The records>
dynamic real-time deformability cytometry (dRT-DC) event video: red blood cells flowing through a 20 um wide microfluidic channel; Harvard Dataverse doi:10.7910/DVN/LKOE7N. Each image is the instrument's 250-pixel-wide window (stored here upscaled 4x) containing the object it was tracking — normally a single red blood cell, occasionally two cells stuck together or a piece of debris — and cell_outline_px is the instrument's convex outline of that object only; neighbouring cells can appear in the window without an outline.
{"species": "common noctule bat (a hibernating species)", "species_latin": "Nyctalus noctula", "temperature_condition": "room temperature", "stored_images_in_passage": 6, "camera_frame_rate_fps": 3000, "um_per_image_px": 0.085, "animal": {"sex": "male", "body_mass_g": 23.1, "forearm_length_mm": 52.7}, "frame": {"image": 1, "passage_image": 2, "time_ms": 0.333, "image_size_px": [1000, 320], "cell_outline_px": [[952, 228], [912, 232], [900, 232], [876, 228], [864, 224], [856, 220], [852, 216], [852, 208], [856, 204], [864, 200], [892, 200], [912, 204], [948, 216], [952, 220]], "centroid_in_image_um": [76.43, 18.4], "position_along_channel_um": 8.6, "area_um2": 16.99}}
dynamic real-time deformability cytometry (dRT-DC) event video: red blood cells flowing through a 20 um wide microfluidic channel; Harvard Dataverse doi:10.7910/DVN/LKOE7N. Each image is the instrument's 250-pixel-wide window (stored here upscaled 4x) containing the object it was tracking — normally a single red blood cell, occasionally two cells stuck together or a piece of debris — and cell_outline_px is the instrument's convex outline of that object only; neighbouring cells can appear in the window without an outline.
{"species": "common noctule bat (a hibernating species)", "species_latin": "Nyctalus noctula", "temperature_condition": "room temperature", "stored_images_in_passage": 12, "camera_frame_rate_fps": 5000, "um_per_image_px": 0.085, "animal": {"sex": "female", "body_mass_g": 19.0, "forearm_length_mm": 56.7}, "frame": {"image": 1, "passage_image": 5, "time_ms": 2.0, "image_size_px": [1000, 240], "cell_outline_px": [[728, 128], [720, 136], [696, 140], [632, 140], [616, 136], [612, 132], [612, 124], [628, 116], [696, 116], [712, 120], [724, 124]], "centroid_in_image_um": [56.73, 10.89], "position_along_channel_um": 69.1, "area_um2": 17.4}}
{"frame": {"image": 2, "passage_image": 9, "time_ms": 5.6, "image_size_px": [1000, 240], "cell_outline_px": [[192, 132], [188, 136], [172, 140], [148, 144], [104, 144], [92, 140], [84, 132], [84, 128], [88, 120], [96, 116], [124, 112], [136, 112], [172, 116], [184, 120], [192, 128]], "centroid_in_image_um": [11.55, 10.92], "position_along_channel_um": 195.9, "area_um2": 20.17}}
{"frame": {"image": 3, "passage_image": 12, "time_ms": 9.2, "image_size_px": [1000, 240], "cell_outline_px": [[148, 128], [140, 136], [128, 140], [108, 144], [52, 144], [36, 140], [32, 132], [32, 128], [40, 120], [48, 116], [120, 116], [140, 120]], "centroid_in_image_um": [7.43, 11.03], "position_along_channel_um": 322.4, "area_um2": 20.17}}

Exercise brief> Set every line of the listing down word for word.

Answer to this problem>
dynamic real-time deformability cytometry (dRT-DC) event video: red blood cells flowing through a 20 um wide microfluidic channel; Harvard Dataverse doi:10.7910/DVN/LKOE7N. Each image is the instrument's 250-pixel-wide window (stored here upscaled 4x) containing the object it was tracking — normally a single red blood cell, occasionally two cells stuck together or a piece of debris — and cell_outline_px is the instrument's convex outline of that object only; neighbouring cells can appear in the window without an outline.
{"species": "common noctule bat (a hibernating species)", "species_latin": "Nyctalus noctula", "temperature_condition": "room temperature", "stored_images_in_passage": 6, "camera_frame_rate_fps": 3000, "um_per_image_px": 0.085, "animal": {"sex": "male", "body_mass_g": 23.1, "forearm_length_mm": 52.7}, "frame": {"image": 1, "passage_image": 2, "time_ms": 0.333, "image_size_px": [1000, 320], "cell_outline_px": [[952, 228], [912, 232], [900, 232], [876, 228], [864, 224], [856, 220], [852, 216], [852, 208], [856, 204], [864, 200], [892, 200], [912, 204], [948, 216], [952, 220]], "centroid_in_image_um": [76.43, 18.4], "position_along_channel_um": 8.6, "area_um2": 16.99}}
dynamic real-time deformability cytometry (dRT-DC) event video: red blood cells flowing through a 20 um wide microfluidic channel; Harvard Dataverse doi:10.7910/DVN/LKOE7N. Each image is the instrument's 250-pixel-wide window (stored here upscaled 4x) containing the object it was tracking — normally a single red blood cell, occasionally two cells stuck together or a piece of debris — and cell_outline_px is the instrument's convex outline of that object only; neighbouring cells can appear in the window without an outline.
{"species": "common noctule bat (a hibernating species)", "species_latin": "Nyctalus noctula", "temperature_condition": "room temperature", "stored_images_in_passage": 12, "camera_frame_rate_fps": 5000, "um_per_image_px": 0.085, "animal": {"sex": "female", "body_mass_g": 19.0, "forearm_length_mm": 56.7}, "frame": {"image": 1, "passage_image": 5, "time_ms": 2.0, "image_size_px": [1000, 240], "cell_outline_px": [[728, 128], [720, 136], [696, 140], [632, 140], [616, 136], [612, 132], [612, 124], [628, 116], [696, 116], [712, 120], [724, 124]], "centroid_in_image_um": [56.73, 10.89], "position_along_channel_um": 69.1, "area_um2": 17.4}}
{"frame": {"image": 2, "passage_image": 9, "time_ms": 5.6, "image_size_px": [1000, 240], "cell_outline_px": [[192, 132], [188, 136], [172, 140], [148, 144], [104, 144], [92, 140], [84, 132], [84, 128], [88, 120], [96, 116], [124, 112], [136, 112], [172, 116], [184, 120], [192, 128]], "centroid_in_image_um": [11.55, 10.92], "position_along_channel_um": 195.9, "area_um2": 20.17}}
{"frame": {"image": 3, "passage_image": 12, "time_ms": 9.2, "image_size_px": [1000, 240], "cell_outline_px": [[148, 128], [140, 136], [128, 140], [108, 144], [52, 144], [36, 140], [32, 132], [32, 128], [40, 120], [48, 116], [120, 116], [140, 120]], "centroid_in_image_um": [7.43, 11.03], "position_along_channel_um": 322.4, "area_um2": 20.17}}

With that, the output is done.